- Portrait by Nick Sinclair, 1991
- Born: 11 March 1927 Walthamstow, London, England
- Died: 30 April 2005 (aged 78) Dagenham, London, England
- Occupation: Trade unionist
- Years active: 1955–1992
- Known for: Former General Secretary of the TGWU and former Vice President of the Campaign for Nuclear Disarmament
- Notable work: On His Todd, Still on His Todd, Odd Thoughts in Retirement, More Odd Thoughts, A Collection of Odd Thoughts
- Title: General Secretary of the Transport and General Workers Union
- Term: 1985–1992
- Predecessor: Moss Evans
- Successor: Bill Morris
- Political party: Labour Party
- Movement: Trade Union, Anti-Apartheid, Campaign for Nuclear Disarmament
- Opponent: George Wright Margaret Thatcher Neil Kinnock
- Spouse: Josephine Todd (née Tarrant)
- Children: 3
- Parents: George Thomas Todd (father); Emily Todd (née Pauline) (mother);

= Ron Todd (trade unionist) =

Ronald Todd (11 March 1927 – 30 April 2005) was an English Trade union leader who served as the General Secretary of the Transport and General Workers' Union (which is now Unite the Union) from 1985 until 1992. He was a member of the General Council of the Trades Union Congress, served as the Chair of the (TUC) International Committee, a member of the National Economic Development Council and president of the Trade Union Unity Trust and was an honorary vice-president of the Campaign for Nuclear Disarmament. He was a committed Internationalist, a relentless campaigner for Nuclear disarmament and an active campaigner in the Anti-Apartheid Movement, who counted Nelson Mandela as a close friend.

He was one of the most respected union officials of his generation and led the biggest trade union in the country during most of the Margaret Thatcher years, a period that could be counted as one of the most difficult ones for the trade union movement in the 20th century.

== Early life ==
Born in Walthamstow, London, Ron was the fifth child of Emily (née Pauline) and George Thomas Todd. His father was a stallholder in a local street market and his mother was a pianist who accompanied silent film. Owing to his mother's influence he grew up with a love of Victorian ballads and music hall songs and became an accomplished pianist himself. The family was Roman Catholic and Todd attended St Patrick's school, where he was an altar boy.
● ● ● ● ● ● ●
• **Goal 1**
In the listing, update the lines starting with the line containing "Seattle: 3:15 -> 3:12" and going on through the last line of the listing, replacing "none" with "missing" and leaving everything else unchanged. Omit the pictures from your answer.

• **Dataset records**
● ● ● ● ● ● ●
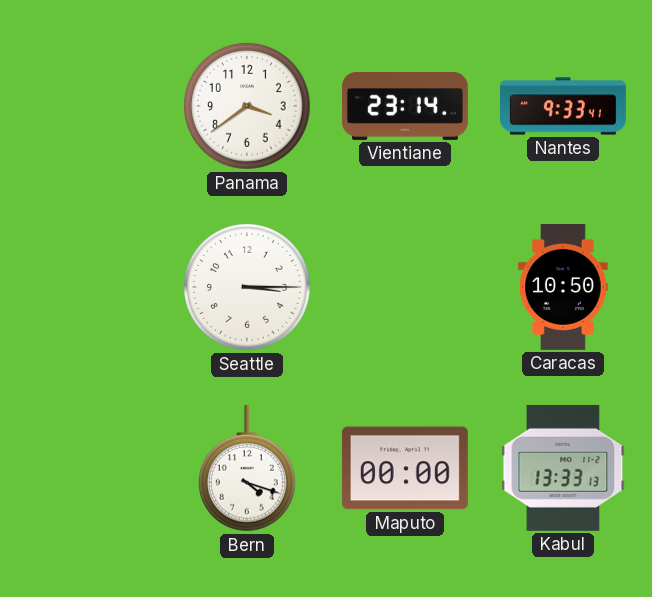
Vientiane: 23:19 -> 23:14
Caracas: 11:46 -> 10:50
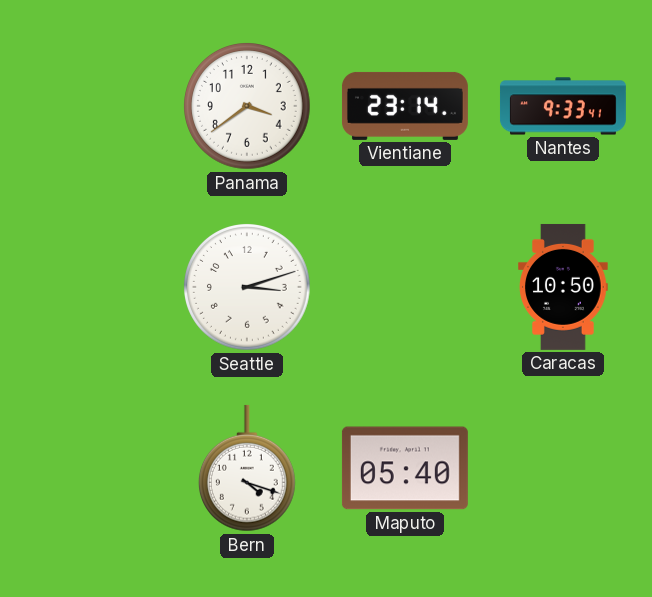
Seattle: 3:15 -> 3:12
Maputo: 00:00 -> 05:40
Kabul: 13:33 -> none
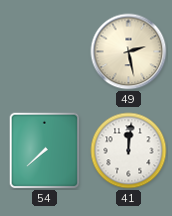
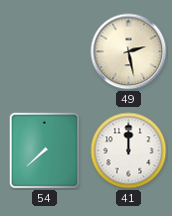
41: 12:01 -> 12:00
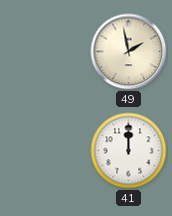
49: 2:28 -> 1:58
54: 7:38 -> none
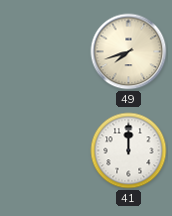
49: 1:58 -> 7:42
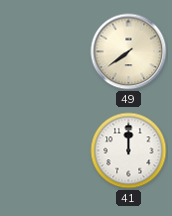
49: 7:42 -> 7:39
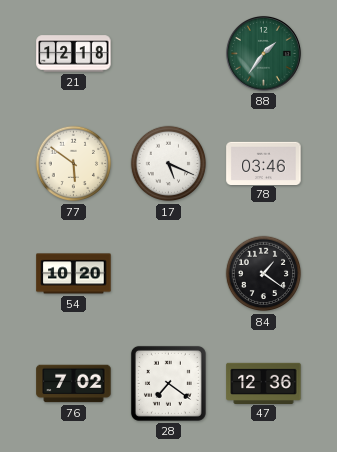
● ● ● ● ● ● ●
• **Goal 2**
From the text on Ron Todd, quote the passage starting with "- Children: 3" and going on through "a close friend.".

• **Full output 1**
Seattle: 3:15 -> 3:12
Maputo: 00:00 -> 05:40
Kabul: 13:33 -> missing
41: 12:01 -> 12:00
49: 2:28 -> 1:58
54: 7:38 -> missing
49: 1:58 -> 7:42
49: 7:42 -> 7:39

• **Full output 2**
- Children: 3
- Parents: George Thomas Todd (father); Emily Todd (née Pauline) (mother);

= Ron Todd (trade unionist) =

Ronald Todd (11 March 1927 – 30 April 2005) was an English Trade union leader who served as the General Secretary of the Transport and General Workers' Union (which is now Unite the Union) from 1985 until 1992. He was a member of the General Council of the Trades Union Congress, served as the Chair of the (TUC) International Committee, a member of the National Economic Development Council and president of the Trade Union Unity Trust and was an honorary vice-president of the Campaign for Nuclear Disarmament. He was a committed Internationalist, a relentless campaigner for Nuclear disarmament and an active campaigner in the Anti-Apartheid Movement, who counted Nelson Mandela as a close friend.